Prazosin, is an older medication used to treat high blood pressure. It is also used to treat men with urine flow issues associated with the prostate gland. Prazosin is also used “off label” in post traumatic stress disorder and to reduce the impact of the terrifying dreams that accompany this disorder. In one research study, when patients were given it for this purpose, they noticed they lost their desire to drink. This led to other studies suggesting that prazosin may help alcoholics maintain sobriety. Prazosin is a difficult medicine to take, however, because it must be taken three times a day, and the dose must be increased slowly over several weeks. As a blood pressure medicine, it can cause excessively low blood pressure, and the most common side effect of prazosin is fainting. Fainting may occur when standing suddenly.
Omega-3 fatty acids
Scientists who study the brain know the importance of omega-3 fat, especially the long omega-3 fats DHA and EPA. Although these essential fatty acids are critical components of the nervous system, they are not abundant in the typical American diet, and levels are depleted further by excessive alcohol use. Many patients report marked improvement in their mood and thought process once they start taking fish oil, which is the common source of these fats. These effects can be dramatic, especially at higher doses. One of my projects when I worked at NIH was to measure the brain utilization of radiolabeled DHA using PET scanning. My research determined that the half-life of DHA in the brain was greater than 2 years, suggesting that the fats we eat today could have an influence for years to come. For an overview of omega-3 fatty acids, you can refer to a chapter I wrote in the book “Low-Cost Approaches to Promote Physical and Mental Health”, pp.87-101.

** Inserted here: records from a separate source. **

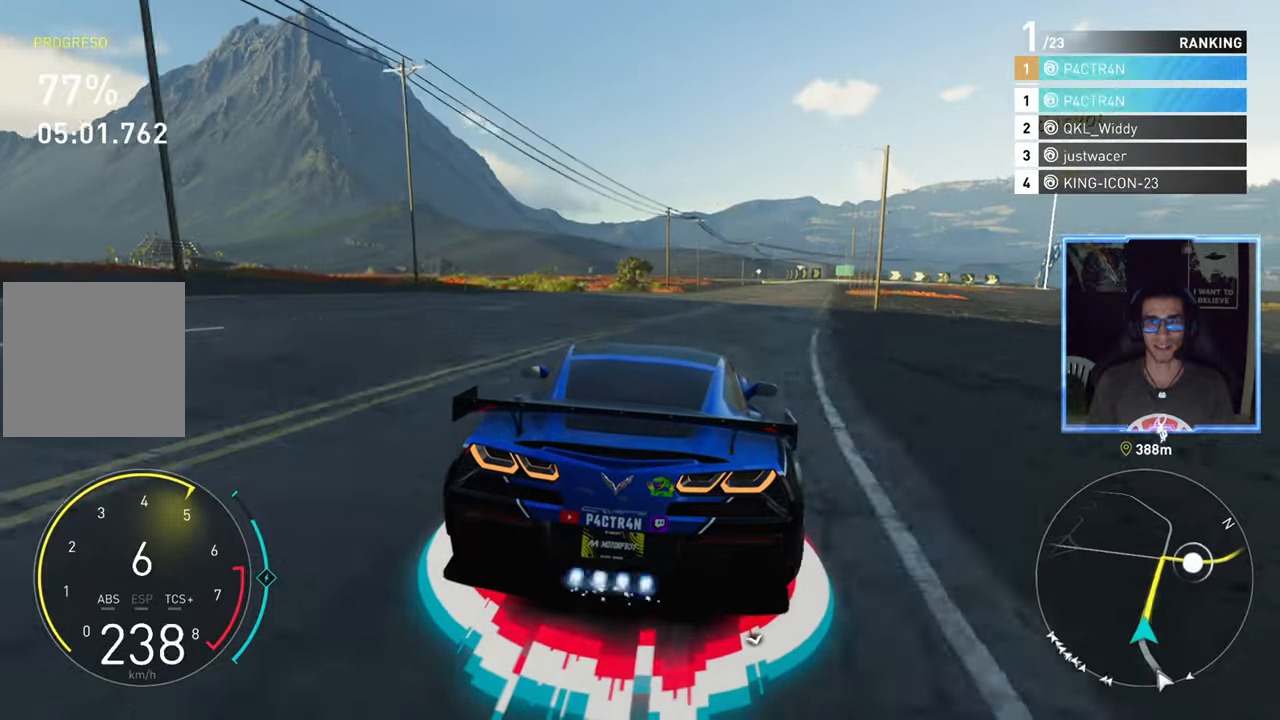
{"dt_ms": 500, "buttons": ["A", "R2"], "left_stick": "center", "right_stick": "center", "events": [[33, "left_stick", "center"], [133, "left_stick", "right"], [400, "left_stick", "center"]]}
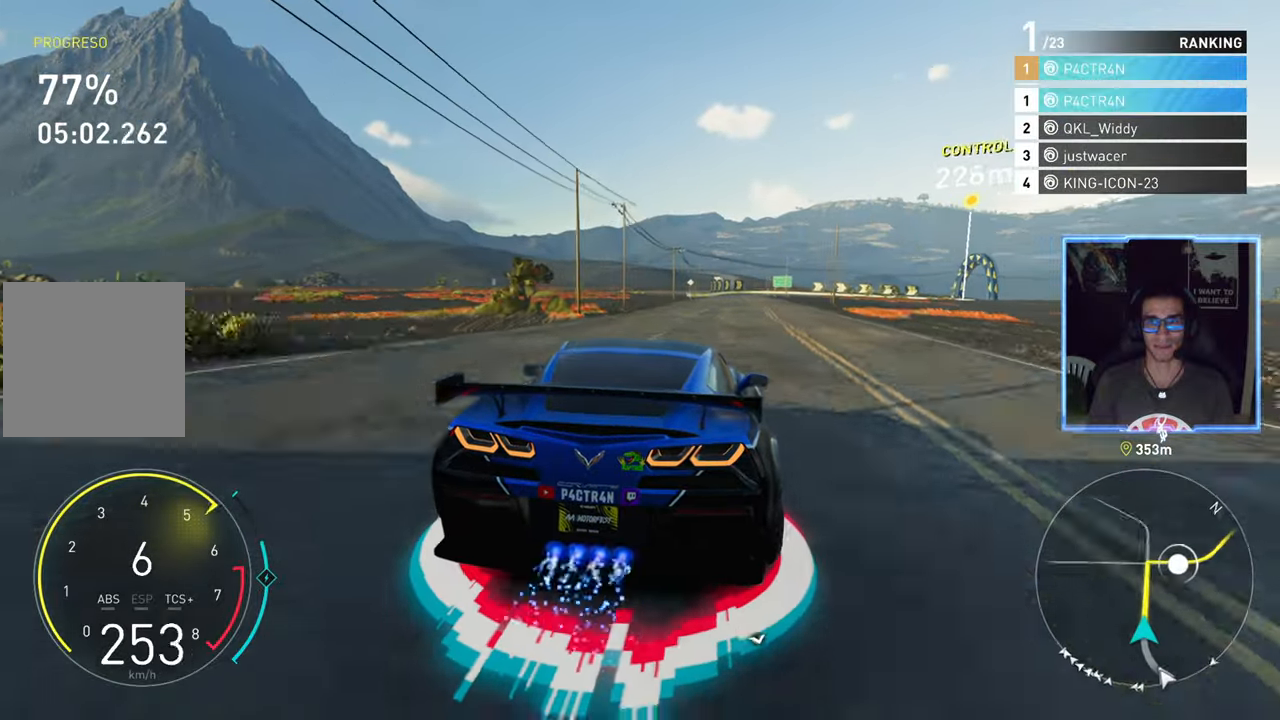
{"dt_ms": 500, "buttons": ["R2"], "left_stick": "center", "right_stick": "center", "events": [[166, "A", "up"]]}
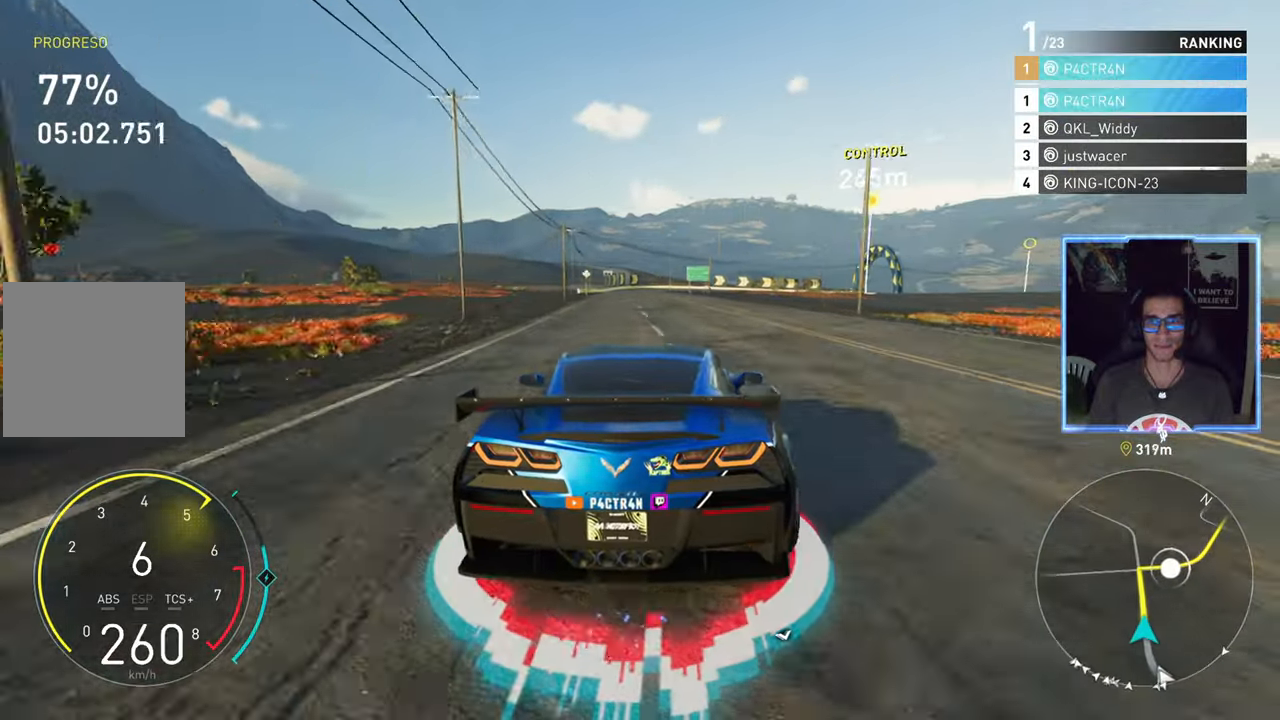
{"dt_ms": 500, "buttons": ["R2"], "left_stick": "right", "right_stick": "center", "events": [[33, "left_stick", "right"]]}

Sources of Omega 3 Fatty Acid
The American Psychiatric Association recommends that individuals with mood, impulse-control or psychotic disorders should consume at least 1 gram of EPA + DHA per day. The most natural way to benefit from omega-3 fatty acids is to eat lots of seafood every day, particularly deep sea oily fish like salmon, mackerel, and sardines. However, for many people, taking fish oil is a more practical approach. Individuals in recovery commonly begin by taking 3 grams of Omega 3 fatty acids as fish oil. Many people take a daily dose of 5 grams or more as this higher dose may be necessary to provide an anti-inflammatory effect. Look for a product that contains both EPA and DHA daily, and add the milligrams of each together to determine the total amount of omega-3 fat it contains. Vegan forms of DHA are available, and flax and chia may be an inexpensive alternative source of omega-3 fat. However, most research has been done with DHA and EPA, found in fish and not in flax and chia.